O problema estava nas vezes que os nossos olhos se cruzavam por alguns segundos e tudo o que eu sentia aparecia refletido no castanho dos seus olhos. Me sentia como um adolescente vivendo um primeiro amor não correspondido, daqueles que escutam músicas emocionantes e ficam imaginando cenas na cabeça com a pessoa. Uma desgraça completa.

Estava cansado daquela situação, comprei uma passagem de ônibus para São Paulo que sairia no dia seguinte às seis horas da manhã. Já haviam se passado dezessete dias desde que José havia me arrastado de volta para o apartamento dele. Aquela expressão "perto é ruim, longe é pior" nunca esteve tão errada, era uma tortura ficar perto de alguém que estava tão distante em pensamento.

- Vou pra São Paulo amanhã - resolvi que dizer na hora do jantar era a opção mais agradável, pois não queria dar tempo para Bia pensar em coisas para me impedir de ir. Nem pra José.

    - Mas já, Mig? Tem certeza que está bem para ir?

    - Absoluta, pode ficar despreocupada. Vou ficar com um amigo que mora lá.
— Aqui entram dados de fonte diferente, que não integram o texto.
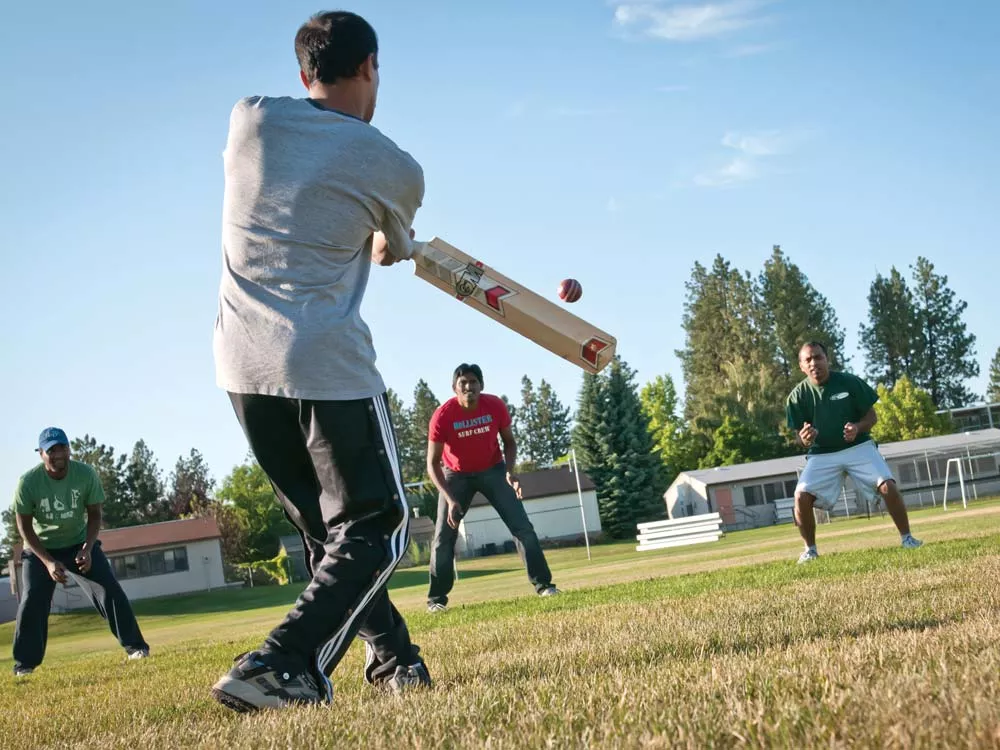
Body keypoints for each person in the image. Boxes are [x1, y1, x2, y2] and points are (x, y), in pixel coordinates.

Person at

José não disse nada, mas parecia ter sido surpreendido. Parte de mim queria que ele se opusesse, que dissesse que eu devia ficar e que minha atitude era muito irresponsável, mas eu sabia que ele não diria nada, pois não era verdade. Eu estava perfeitamente bem.

    - Que horas você vai?

    - 06:00, achei melhor assim.

    - 06:00? Tão cedo?! Isso é daqui algumas horas! - exclamou José do outro lado da mesa, parecia chocado. Não mais que eu, claro.